══ DATA BELOW

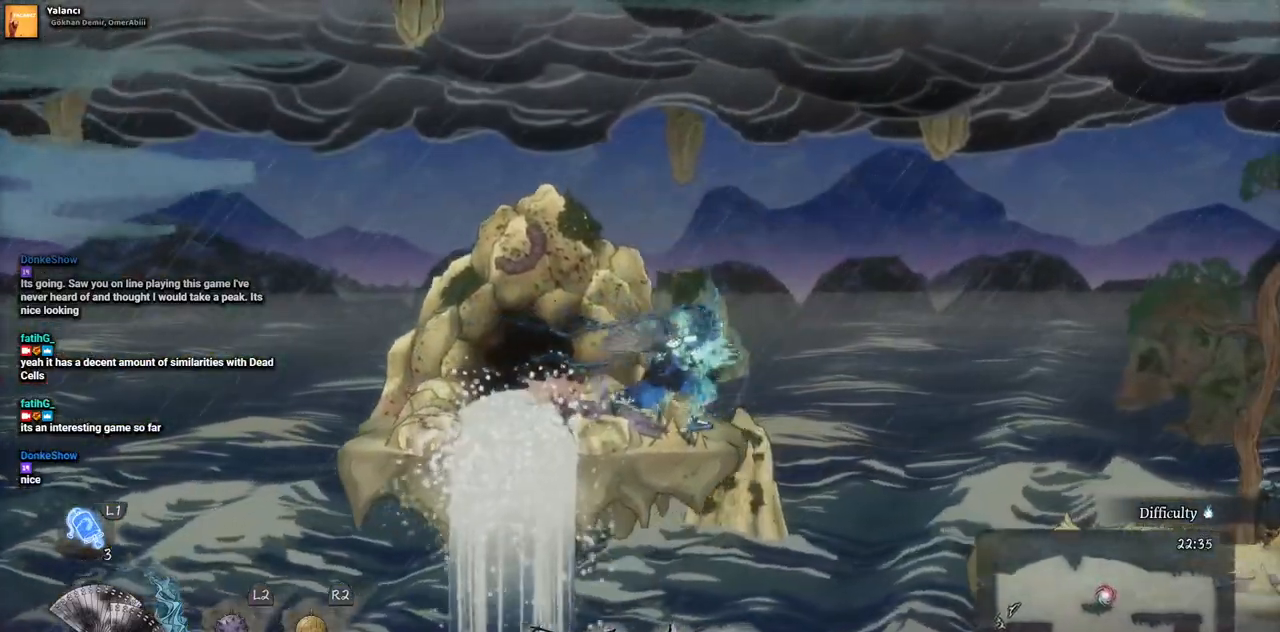
{"buttons": ["DPAD_RIGHT"], "left_stick": "center", "right_stick": "center", "events": [[350, "CROSS", "up"]]}
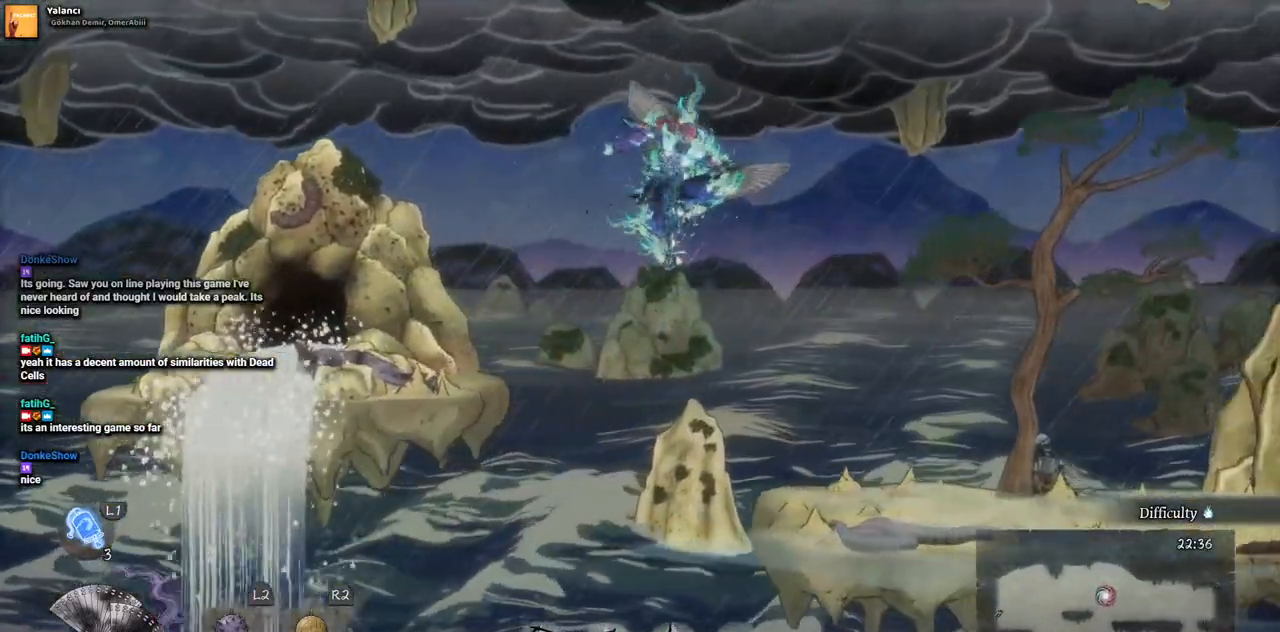
{"buttons": ["DPAD_RIGHT"], "left_stick": "center", "right_stick": "center", "events": []}
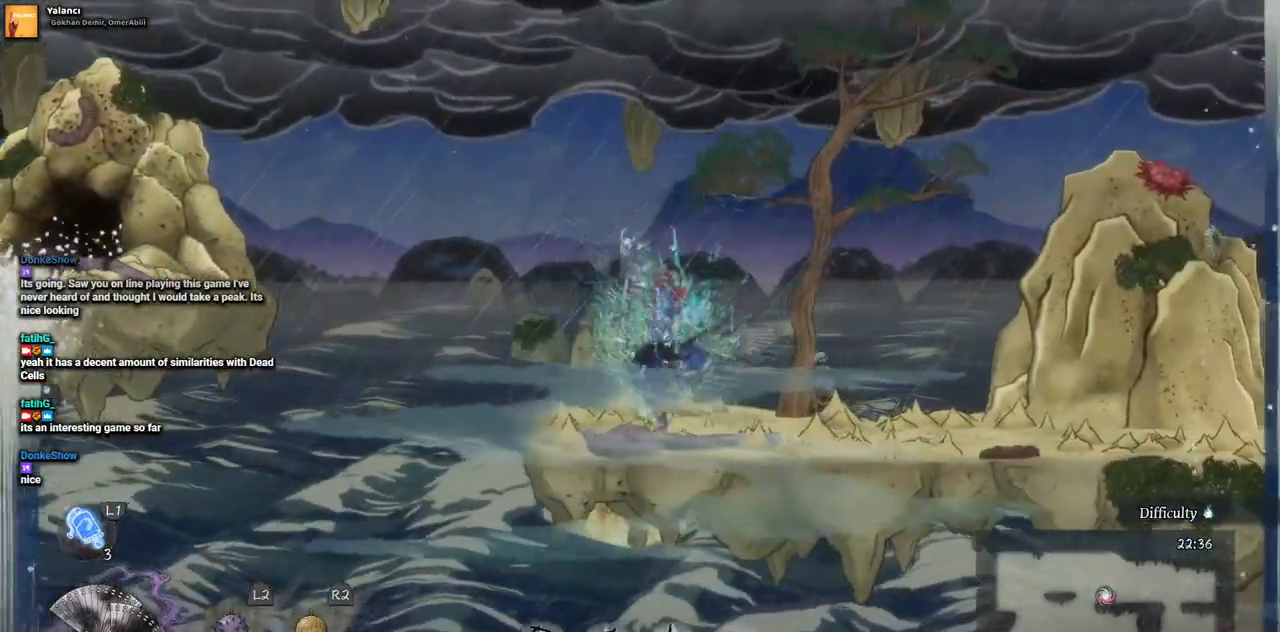
{"buttons": ["DPAD_RIGHT"], "left_stick": "center", "right_stick": "center", "events": []}
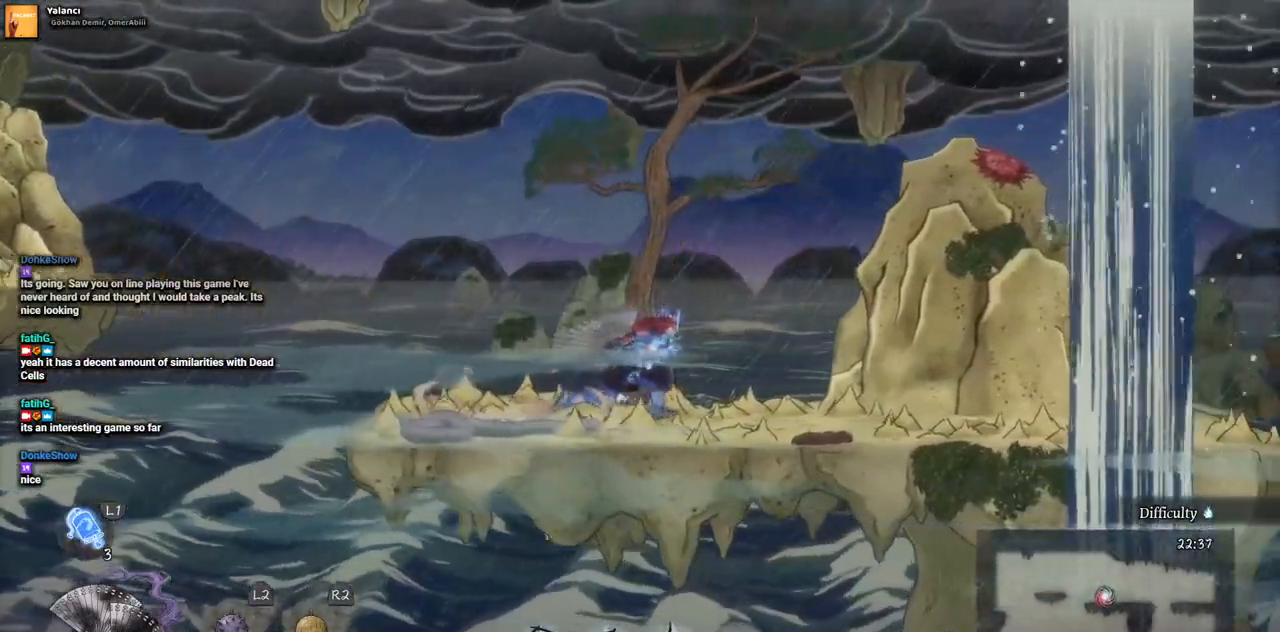
{"buttons": ["DPAD_RIGHT"], "left_stick": "center", "right_stick": "center", "events": []}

════

> **WHAT YOU WILL DO**
Once the pictures are set aside, restate the remaining data above exactly.

> **WRITTEN RESPONSE**
{"buttons": ["DPAD_RIGHT"], "left_stick": "center", "right_stick": "center", "events": [[350, "CROSS", "up"]]}
{"buttons": ["DPAD_RIGHT"], "left_stick": "center", "right_stick": "center", "events": []}
{"buttons": ["DPAD_RIGHT"], "left_stick": "center", "right_stick": "center", "events": []}
{"buttons": ["DPAD_RIGHT"], "left_stick": "center", "right_stick": "center", "events": []}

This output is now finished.